Maybe you think that this is something untested or just a wacky idea that certainly came from Dallas. My goal for this article is to illustrate how powerful the lifestyle picture is and how your goal should be doing “well” in all aspects, as that leads to better health payoff than does being “perfect” in one narrow area.
The Alameda Study
Public health and health education used to rely feelings, rather than data to drive intervention action. That changed in 1965, when a researcher named Lester Breslow started a study in Alameda country, California that examined the health habits of 6,928 people, with an eye toward 7 health habits he deemed most important (which is why the study is referred to as the “Alameda 7″). Their behavior was examined over intervals of up to 20 years and the data was parsed with quantitative analysis (which was novel in longevity studies). As a result, Breslow found that a 45 year old who followed at least 6 of the 7 habits had a life expectancy 11 years longer than that of a person who followed 3 or fewer. And these were good, strong, functional years free of major disease or complication, because what does it matter that you live longer if you can’t do anything with it?
What were the habits? Here’s his original list of the Alameda 7:
- Avoiding Smoking
- Exercising regularly
- Maintaining a healthy body weight
- Sleeping 7 to 8 hours per night
- Limiting consumption of alcoholic drinks
- Eating Breakfast
- Avoiding snacking between meals.
…That’s it. You were expecting some sort of lifestyle calculus? Something only the “chosen few” could accomplish? There’s nothing sexy here and that’s the point: what is done consistently, albeit imperfectly, is what makes changes in the long term. Interventions require rigidity and high effort; lifestyles do not.

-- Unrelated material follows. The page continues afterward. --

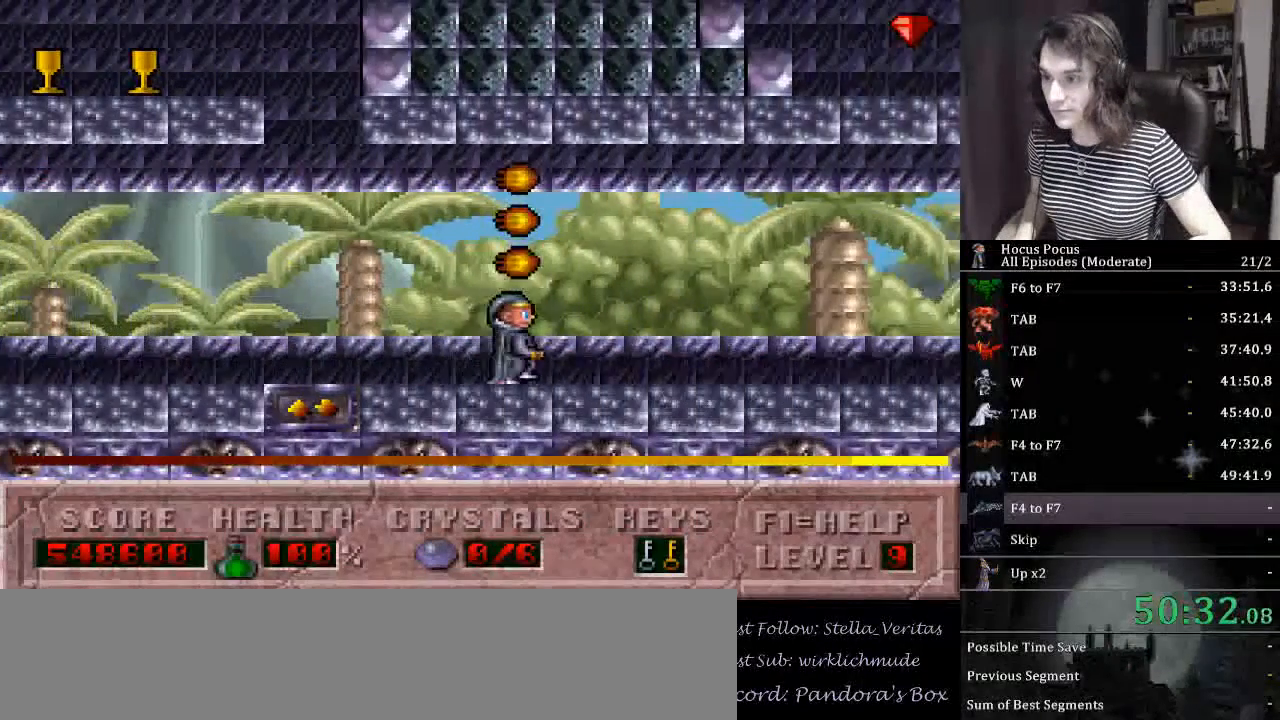
{"keys": ["alt_l", "right"], "events": [[400, "alt_l", "down"]]}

Don’t believe that this one study was enough? The good news is that the research has been followed and examined many times over the years. More recently, Dr. Jeff Housman (one of my graduate school professors) and colleague put together a review of the data that came from the study and subsequent reviews. Check this tidbit:
The linear model supported previous findings, indicating regular exercise, limited alcohol consumption, abstinence from smoking, sleeping 7–8 hours a night, and maintenance of a healthy weight play an important role in promoting longevity and delaying illness and death.
So really the “Alameda 7″ is the “Alameda 5,” meaning that 1-5 on my list above are the big lifestyle “tricks” you need to attempt to do in order to set yourself up for a longer, stronger life.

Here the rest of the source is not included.